*Pose landmark coordinates*

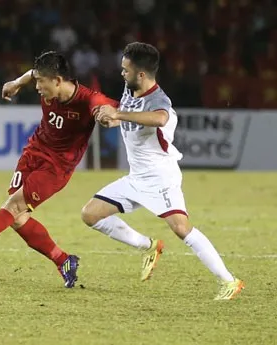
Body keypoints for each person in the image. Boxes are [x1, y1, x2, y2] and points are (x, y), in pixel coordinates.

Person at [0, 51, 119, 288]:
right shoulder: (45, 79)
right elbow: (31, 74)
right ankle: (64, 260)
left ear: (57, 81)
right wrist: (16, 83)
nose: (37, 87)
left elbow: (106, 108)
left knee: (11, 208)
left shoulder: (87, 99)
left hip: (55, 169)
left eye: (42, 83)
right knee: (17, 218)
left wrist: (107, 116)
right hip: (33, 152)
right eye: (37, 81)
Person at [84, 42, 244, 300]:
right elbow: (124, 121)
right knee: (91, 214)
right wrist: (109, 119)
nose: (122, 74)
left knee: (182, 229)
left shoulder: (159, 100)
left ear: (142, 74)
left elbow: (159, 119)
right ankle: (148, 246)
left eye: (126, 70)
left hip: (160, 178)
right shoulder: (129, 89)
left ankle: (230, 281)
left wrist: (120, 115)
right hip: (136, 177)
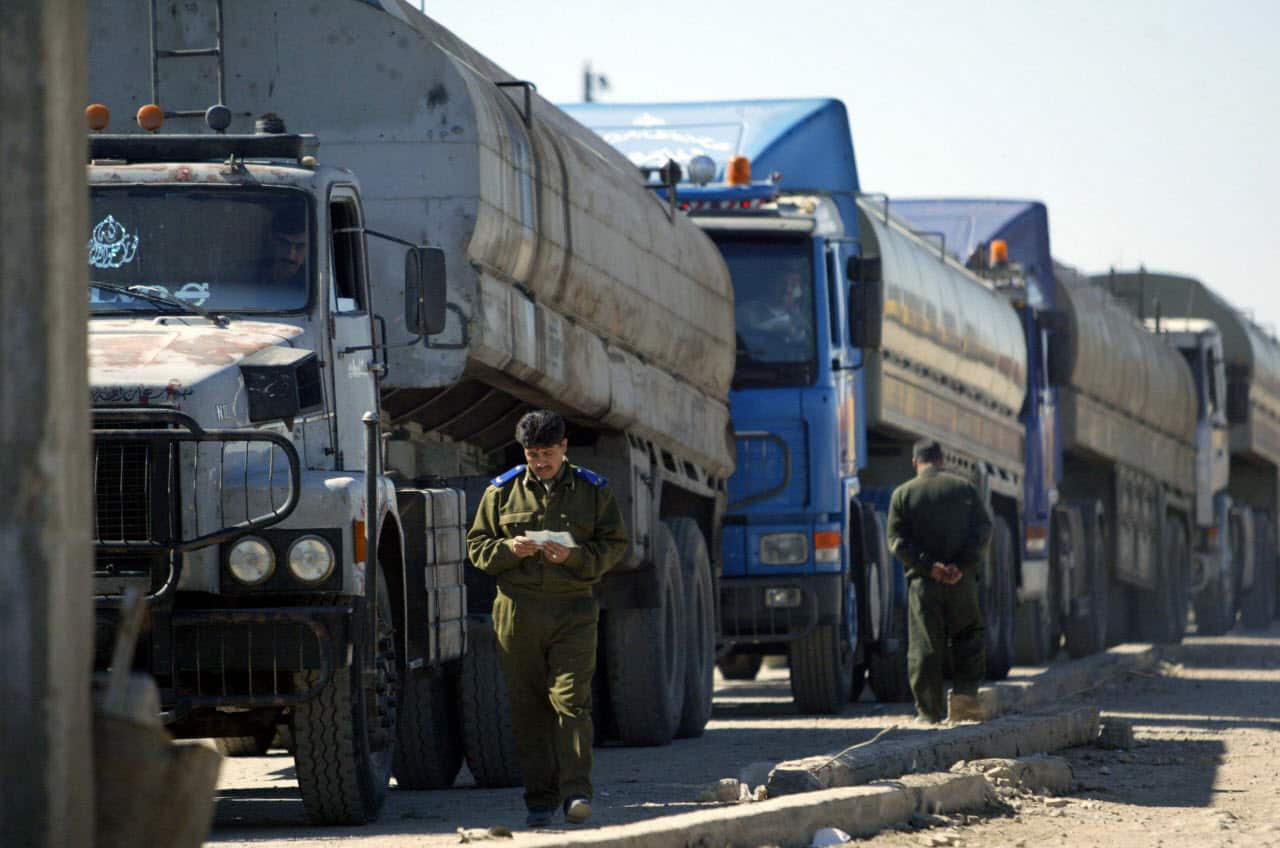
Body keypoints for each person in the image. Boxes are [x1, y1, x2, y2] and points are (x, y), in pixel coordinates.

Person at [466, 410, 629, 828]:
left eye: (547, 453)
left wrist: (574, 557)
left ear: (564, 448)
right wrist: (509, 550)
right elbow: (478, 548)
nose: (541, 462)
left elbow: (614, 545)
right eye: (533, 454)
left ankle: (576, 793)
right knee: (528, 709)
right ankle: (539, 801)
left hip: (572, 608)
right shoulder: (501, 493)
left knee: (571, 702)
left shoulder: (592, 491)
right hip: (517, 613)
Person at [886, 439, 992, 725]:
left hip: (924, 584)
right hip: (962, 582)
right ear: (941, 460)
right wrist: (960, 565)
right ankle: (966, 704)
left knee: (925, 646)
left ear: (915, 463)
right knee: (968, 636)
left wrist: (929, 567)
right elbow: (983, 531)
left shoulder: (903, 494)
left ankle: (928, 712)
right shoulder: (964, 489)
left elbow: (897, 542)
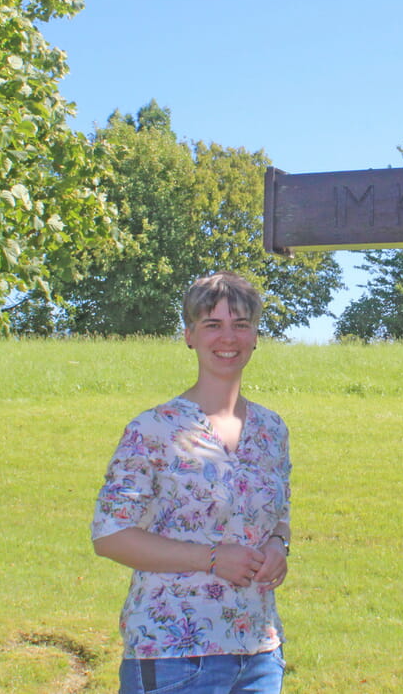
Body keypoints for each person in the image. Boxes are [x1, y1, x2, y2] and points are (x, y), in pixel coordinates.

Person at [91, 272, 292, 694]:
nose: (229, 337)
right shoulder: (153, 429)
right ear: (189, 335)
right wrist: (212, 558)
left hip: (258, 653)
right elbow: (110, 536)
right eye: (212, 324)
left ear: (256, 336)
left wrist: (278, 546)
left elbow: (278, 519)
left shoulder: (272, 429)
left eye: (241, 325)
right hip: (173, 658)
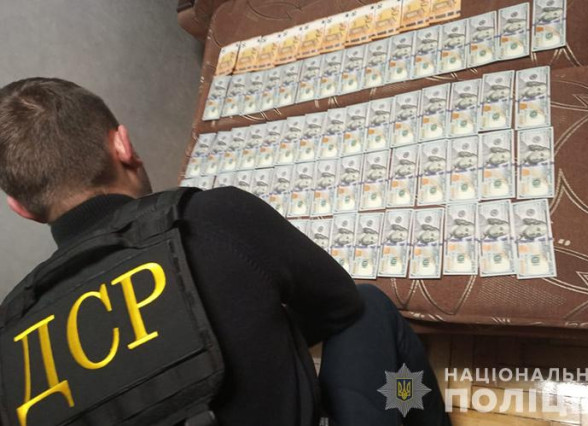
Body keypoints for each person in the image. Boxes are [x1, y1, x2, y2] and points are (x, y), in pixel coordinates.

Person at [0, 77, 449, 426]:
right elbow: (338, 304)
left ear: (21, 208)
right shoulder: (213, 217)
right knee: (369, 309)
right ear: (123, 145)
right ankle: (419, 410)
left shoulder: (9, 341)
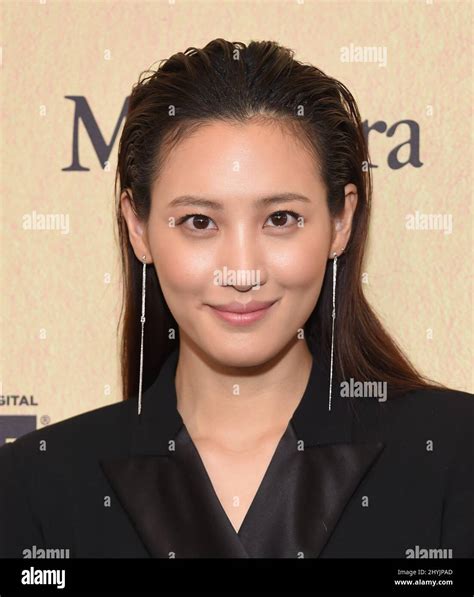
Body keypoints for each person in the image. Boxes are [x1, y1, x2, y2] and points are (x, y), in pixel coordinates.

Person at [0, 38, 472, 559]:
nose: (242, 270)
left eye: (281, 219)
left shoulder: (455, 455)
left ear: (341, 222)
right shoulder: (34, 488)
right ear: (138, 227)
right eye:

*Your objective*
For this exercise, return every line from the data that holds the string "elbow".

*Exercise answer*
right elbow: (31, 74)
left elbow: (106, 108)
right elbow: (124, 121)
left elbow: (159, 119)
right elbow: (478, 548)
left elbow: (614, 545)
right elbow: (983, 531)
left elbow: (897, 542)
right elbow: (110, 536)
left elbow: (278, 519)
right elbow: (338, 304)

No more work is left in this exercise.